### PROBLEM TO SOLVE
For the records below, say how many lines contain the string "search". Give the number only.

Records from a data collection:
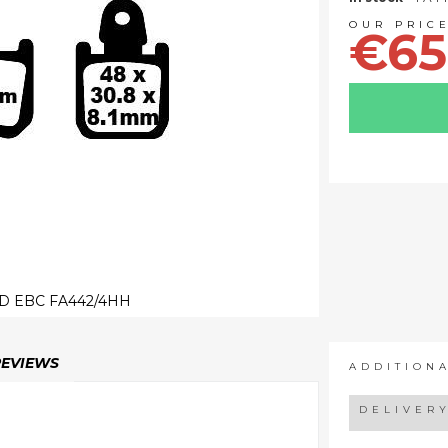
€65
D EBC FA442/4HH
REVIEWS
ADDITION
DELIVER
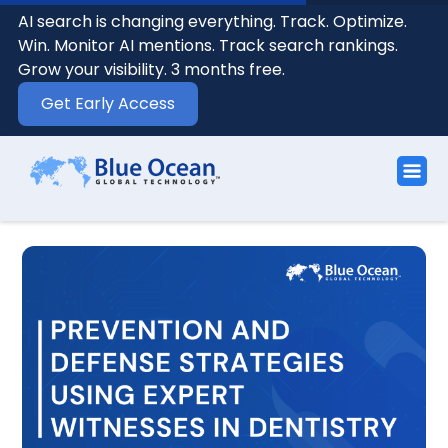
AI search is changing everything. Track. Optimize.
Win. Monitor AI mentions. Track search rankings.
Grow your visibility. 3 months free.
Get Early Access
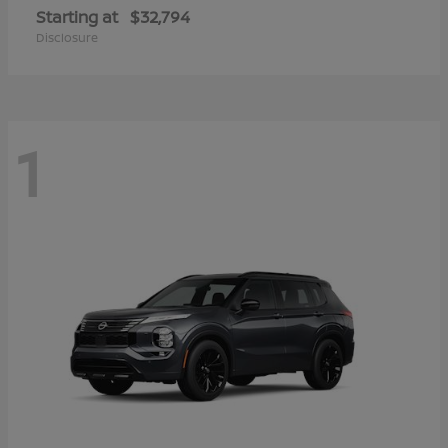
Starting at
$32,794
Disclosure
1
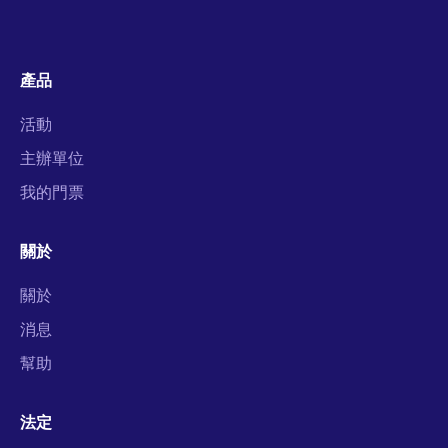
產品
活動
主辦單位
我的門票
關於
關於
消息
幫助
法定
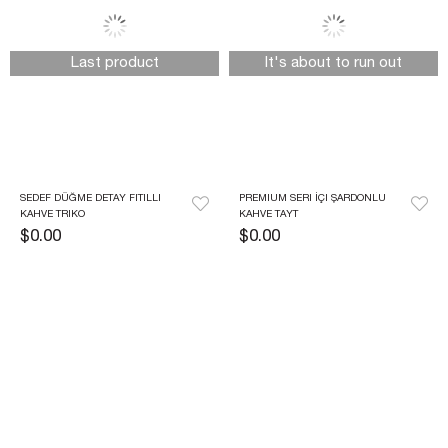
Last product
It's about to run out
SEDEF DÜĞME DETAY FITILLI 
PREMIUM SERI İÇI ŞARDONLU 
KAHVE TRIKO
KAHVE TAYT
$0.00
$0.00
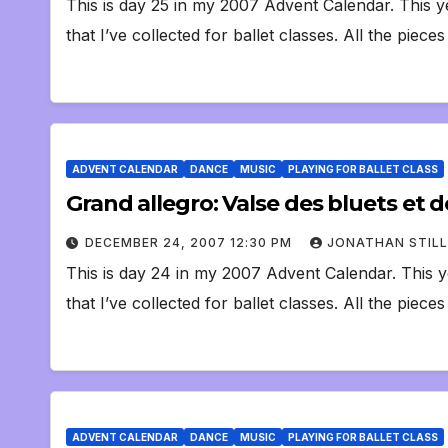
This is day 25 in my 2007 Advent Calendar. This y
that I’ve collected for ballet classes. All the piece
ADVENT CALENDAR
DANCE
MUSIC
PLAYING FOR BALLET CLASS
Grand allegro: Valse des bluets et
DECEMBER 24, 2007 12:30 PM
JONATHAN STILL
This is day 24 in my 2007 Advent Calendar. This y
that I’ve collected for ballet classes. All the piece
ADVENT CALENDAR
DANCE
MUSIC
PLAYING FOR BALLET CLASS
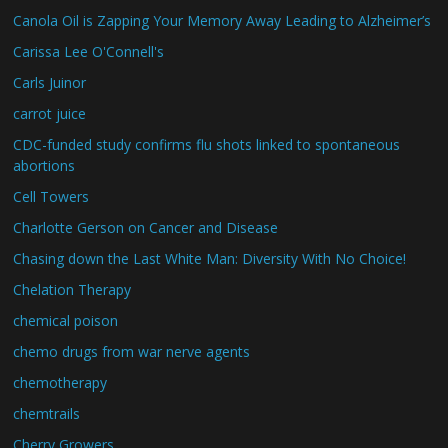
Canola Oil is Zapping Your Memory Away Leading to Alzheimer’s
Carissa Lee O'Connell's
Carls Juinor
carrot juice
CDC-funded study confirms flu shots linked to spontaneous
abortions
Cell Towers
Charlotte Gerson on Cancer and Disease
Chasing down the Last White Man: Diversity With No Choice!
Chelation Therapy
chemical poison
chemo drugs from war nerve agents
chemotherapy
chemtrails
Cherry Growers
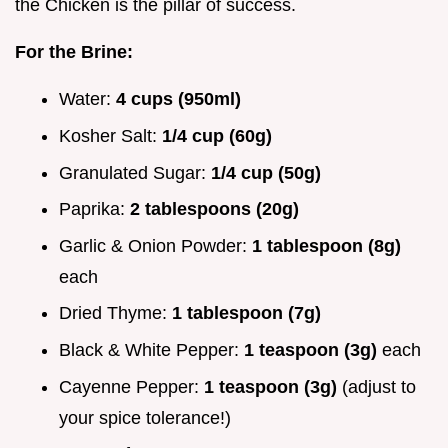
the Chicken is the pillar of success.
For the Brine:
Water:
4 cups (950ml)
Kosher Salt:
1/4 cup (60g)
Granulated Sugar:
1/4 cup (50g)
Paprika:
2 tablespoons (20g)
Garlic & Onion Powder:
1 tablespoon (8g)
each
Dried Thyme:
1 tablespoon (7g)
Black & White Pepper:
1 teaspoon (3g)
each
Cayenne Pepper:
1 teaspoon (3g)
(adjust to
your spice tolerance!)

### EXPECTED ANSWER
2